In 1983, the EPA announced an ambitious cleanup initiative to clean Chesapeake Bay of pollutants by 2000. The program was heralded as a model remediation program, but the result is a case-study of just how difficult pollution control can be. The six states that drain into the bay and Washington, DC, missed their first deadline, so the EPA set a new deadline for 2010. By then, $5 billion had been spent on pollution controls but nitrogen had been cut by only half the required amount and phosphorus levels had risen higher in eight of Chesapeake Bay’s nine major tributaries. The EPA did not punish the states for missing their targets, and while the states did impose tighter regulations on sewage plants, they did not crack down on pollution from farms or city sewers. The Obama administration’s ongoing attempts to force the states to take responsibility for reviving Chesapeake Bay have been met with fierce resistance and apathy. The core problem was the human fear of and resistance to change, which was encouraged by entrenched financial interests and abetted by a lack of political will. The bay states have different fishing regulations, their officials do not coordinate well, and their legislators are reluctant to get tough on small farmers and commercial fishermen (about one thousand watermen ply the bay, and many other jobs depend on them), especially during a recession or in an election year. Environmental groups, such as the Coastal Conservation Association (CCA), have pushed for capping fish catches and lobbied politicians to list oysters as an endangered species. But so far that has not happened.

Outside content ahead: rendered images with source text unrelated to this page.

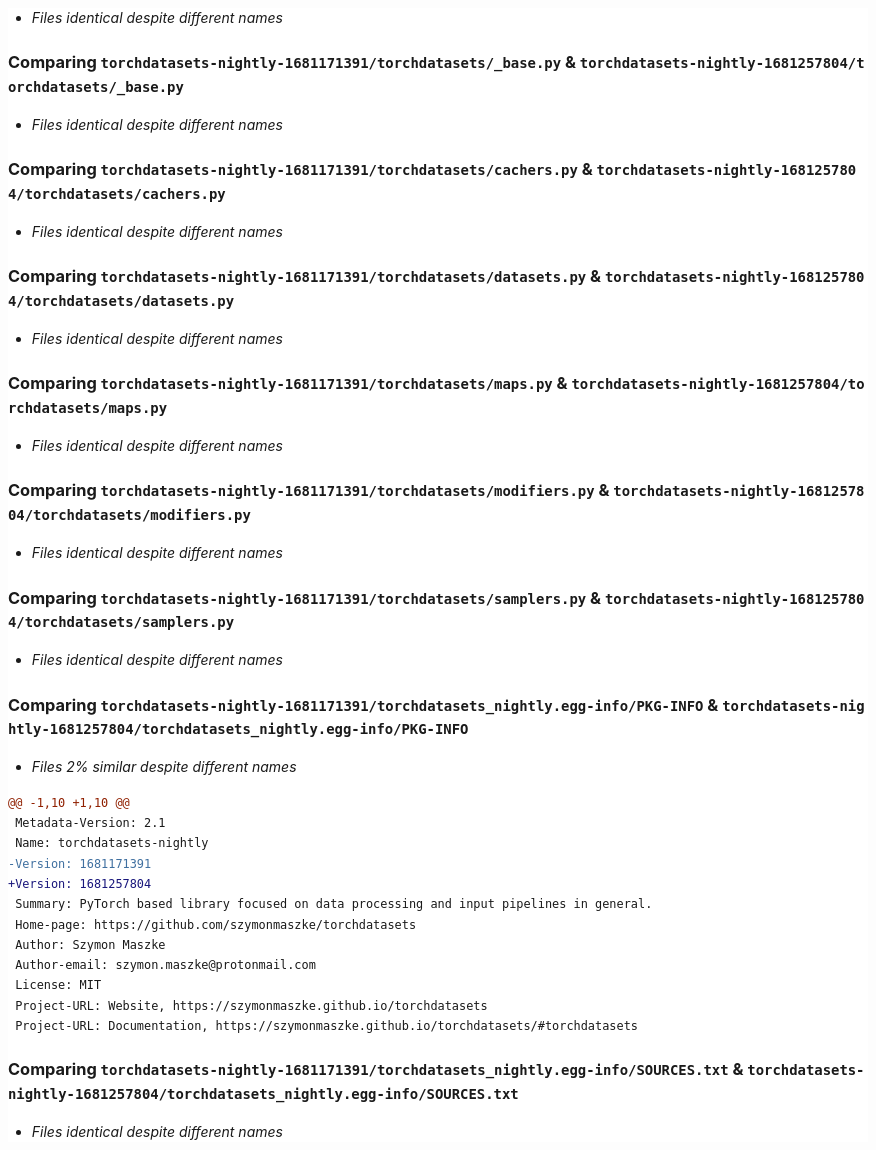  * *Files identical despite different names*

### Comparing `torchdatasets-nightly-1681171391/torchdatasets/_base.py` & `torchdatasets-nightly-1681257804/torchdatasets/_base.py`

 * *Files identical despite different names*

### Comparing `torchdatasets-nightly-1681171391/torchdatasets/cachers.py` & `torchdatasets-nightly-1681257804/torchdatasets/cachers.py`

 * *Files identical despite different names*

### Comparing `torchdatasets-nightly-1681171391/torchdatasets/datasets.py` & `torchdatasets-nightly-1681257804/torchdatasets/datasets.py`

 * *Files identical despite different names*

### Comparing `torchdatasets-nightly-1681171391/torchdatasets/maps.py` & `torchdatasets-nightly-1681257804/torchdatasets/maps.py`

 * *Files identical despite different names*

### Comparing `torchdatasets-nightly-1681171391/torchdatasets/modifiers.py` & `torchdatasets-nightly-1681257804/torchdatasets/modifiers.py`

 * *Files identical despite different names*

### Comparing `torchdatasets-nightly-1681171391/torchdatasets/samplers.py` & `torchdatasets-nightly-1681257804/torchdatasets/samplers.py`

 * *Files identical despite different names*

### Comparing `torchdatasets-nightly-1681171391/torchdatasets_nightly.egg-info/PKG-INFO` & `torchdatasets-nightly-1681257804/torchdatasets_nightly.egg-info/PKG-INFO`

 * *Files 2% similar despite different names*

```diff
@@ -1,10 +1,10 @@
 Metadata-Version: 2.1
 Name: torchdatasets-nightly
-Version: 1681171391
+Version: 1681257804
 Summary: PyTorch based library focused on data processing and input pipelines in general.
 Home-page: https://github.com/szymonmaszke/torchdatasets
 Author: Szymon Maszke
 Author-email: szymon.maszke@protonmail.com
 License: MIT
 Project-URL: Website, https://szymonmaszke.github.io/torchdatasets
 Project-URL: Documentation, https://szymonmaszke.github.io/torchdatasets/#torchdatasets
```

### Comparing `torchdatasets-nightly-1681171391/torchdatasets_nightly.egg-info/SOURCES.txt` & `torchdatasets-nightly-1681257804/torchdatasets_nightly.egg-info/SOURCES.txt`

 * *Files identical despite different names*

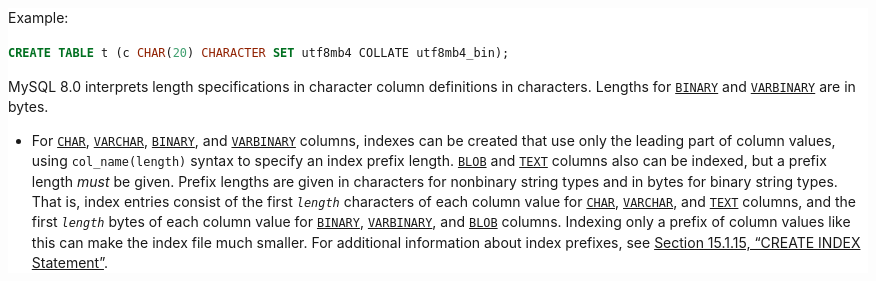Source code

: Example:



```sql
CREATE TABLE t (c CHAR(20) CHARACTER SET utf8mb4 COLLATE utf8mb4_bin);
```



MySQL 8.0 interprets length specifications in
character column definitions in characters. Lengths for
[`BINARY`](https://dev.mysql.com/doc/refman/8.0/en/binary-varbinary.html "13.3.3 The BINARY and VARBINARY Types") and
[`VARBINARY`](https://dev.mysql.com/doc/refman/8.0/en/binary-varbinary.html "13.3.3 The BINARY and VARBINARY Types") are in bytes.


- For [`CHAR`](https://dev.mysql.com/doc/refman/8.0/en/char.html "13.3.2 The CHAR and VARCHAR Types"),
[`VARCHAR`](https://dev.mysql.com/doc/refman/8.0/en/char.html "13.3.2 The CHAR and VARCHAR Types"),
[`BINARY`](https://dev.mysql.com/doc/refman/8.0/en/binary-varbinary.html "13.3.3 The BINARY and VARBINARY Types"), and
[`VARBINARY`](https://dev.mysql.com/doc/refman/8.0/en/binary-varbinary.html "13.3.3 The BINARY and VARBINARY Types") columns, indexes
can be created that use only the leading part of column
values, using
`col_name(length)`
syntax to specify an index prefix length.
[`BLOB`](https://dev.mysql.com/doc/refman/8.0/en/blob.html "13.3.4 The BLOB and TEXT Types") and
[`TEXT`](https://dev.mysql.com/doc/refman/8.0/en/blob.html "13.3.4 The BLOB and TEXT Types") columns also can be
indexed, but a prefix length _must_ be
given. Prefix lengths are given in characters for
nonbinary string types and in bytes for binary string
types. That is, index entries consist of the first
_`length`_ characters of each
column value for [`CHAR`](https://dev.mysql.com/doc/refman/8.0/en/char.html "13.3.2 The CHAR and VARCHAR Types"),
[`VARCHAR`](https://dev.mysql.com/doc/refman/8.0/en/char.html "13.3.2 The CHAR and VARCHAR Types"), and
[`TEXT`](https://dev.mysql.com/doc/refman/8.0/en/blob.html "13.3.4 The BLOB and TEXT Types") columns, and the first
_`length`_ bytes of each column
value for [`BINARY`](https://dev.mysql.com/doc/refman/8.0/en/binary-varbinary.html "13.3.3 The BINARY and VARBINARY Types"),
[`VARBINARY`](https://dev.mysql.com/doc/refman/8.0/en/binary-varbinary.html "13.3.3 The BINARY and VARBINARY Types"), and
[`BLOB`](https://dev.mysql.com/doc/refman/8.0/en/blob.html "13.3.4 The BLOB and TEXT Types") columns. Indexing only
a prefix of column values like this can make the index
file much smaller. For additional information about index
prefixes, see [Section 15.1.15, “CREATE INDEX Statement”](https://dev.mysql.com/doc/refman/8.0/en/create-index.html "15.1.15 CREATE INDEX Statement").

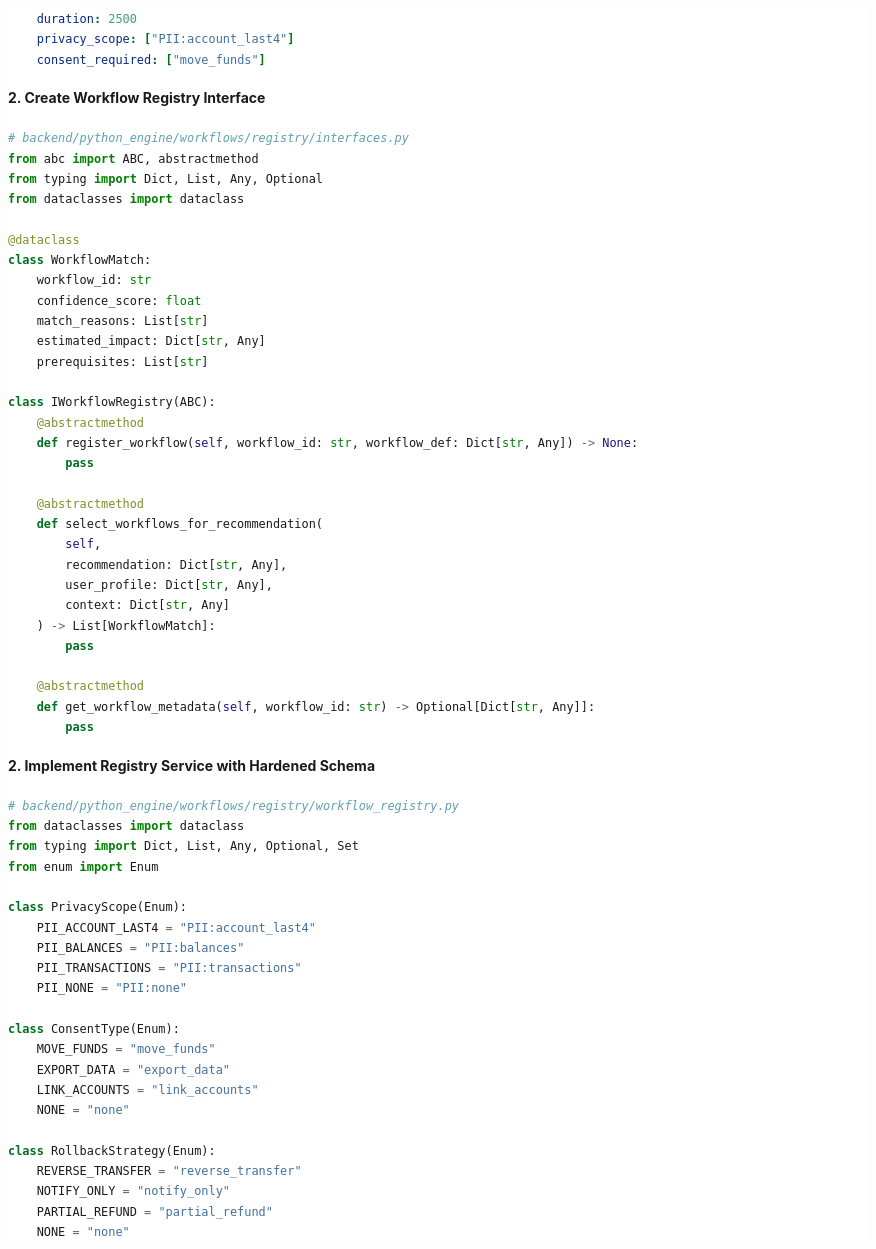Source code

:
 ```yaml
    duration: 2500
    privacy_scope: ["PII:account_last4"]
    consent_required: ["move_funds"]
```

#### **2. Create Workflow Registry Interface**
```python
# backend/python_engine/workflows/registry/interfaces.py
from abc import ABC, abstractmethod
from typing import Dict, List, Any, Optional
from dataclasses import dataclass

@dataclass
class WorkflowMatch:
    workflow_id: str
    confidence_score: float
    match_reasons: List[str]
    estimated_impact: Dict[str, Any]
    prerequisites: List[str]

class IWorkflowRegistry(ABC):
    @abstractmethod
    def register_workflow(self, workflow_id: str, workflow_def: Dict[str, Any]) -> None:
        pass
    
    @abstractmethod
    def select_workflows_for_recommendation(
        self, 
        recommendation: Dict[str, Any], 
        user_profile: Dict[str, Any], 
        context: Dict[str, Any]
    ) -> List[WorkflowMatch]:
        pass
    
    @abstractmethod
    def get_workflow_metadata(self, workflow_id: str) -> Optional[Dict[str, Any]]:
        pass
```

#### **2. Implement Registry Service with Hardened Schema**
```python
# backend/python_engine/workflows/registry/workflow_registry.py
from dataclasses import dataclass
from typing import Dict, List, Any, Optional, Set
from enum import Enum

class PrivacyScope(Enum):
    PII_ACCOUNT_LAST4 = "PII:account_last4"
    PII_BALANCES = "PII:balances"
    PII_TRANSACTIONS = "PII:transactions"
    PII_NONE = "PII:none"

class ConsentType(Enum):
    MOVE_FUNDS = "move_funds"
    EXPORT_DATA = "export_data"
    LINK_ACCOUNTS = "link_accounts"
    NONE = "none"

class RollbackStrategy(Enum):
    REVERSE_TRANSFER = "reverse_transfer"
    NOTIFY_ONLY = "notify_only"
    PARTIAL_REFUND = "partial_refund"
    NONE = "none"

```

On September 11, 2009, President Obama declared Chesapeake Bay a “national treasure” and unveiled sweeping plans for the federal government to take over efforts to restore its waters, including proposals to strictly regulate agricultural runoff, curtail development, and protect crab and oyster fisheries. It appeared to be one of the few high-profile victories for the EPA, and its new administrator, Lisa P. Jackson, during Obama’s first year as president. But Washington has a reputation for making bold statements that aren’t translated into meaningful action. Those working to protect the bay know its problems are complex and resistant to quick fixes.
In 2009, a pair of Maryland lawmakers introduced the Chesapeake Clean Water Ecosystem Recovery Act, which would funnel some $2.25 billion over six years into cleaning up the estuary. The bill languished for months, taking a backseat to debates over health care and the war in Afghanistan, until the spring of 2010, when BP’s Gulf of Mexico oil spill generated wide interest in environmental cleanup programs. The new bill would fund the EPA’s efforts to cut the amount of nitrogen entering the bay by 30 percent by 2025; states that do not meet their goals could lose millions of dollars in Clean Water Act grants, which, in Virginia alone, for example, amount to some $24 million.
But concerns over state and federal debts have undermined the bill, and agricultural and builders’ associations have pushed back. The American Farm Bureau, in particular, has opposed it, saying that provisions of the bill requiring farmers to fence off cattle, cover manure pits, and install vegetation that slows storm-water runoff would be too expensive for its members.
Dick Brame, a CCA fisheries scientist, described the Chesapeake’s ecosystem as “a patient that is dying of arterial bleeding, but he also has cancer. The arterial bleeding in this case is overexploitation of species. The cancer underneath is the continuing decline of water quality. If you can’t stop the bleeding, the cancer doesn’t matter. But if you do, you still have to deal with the cancer.”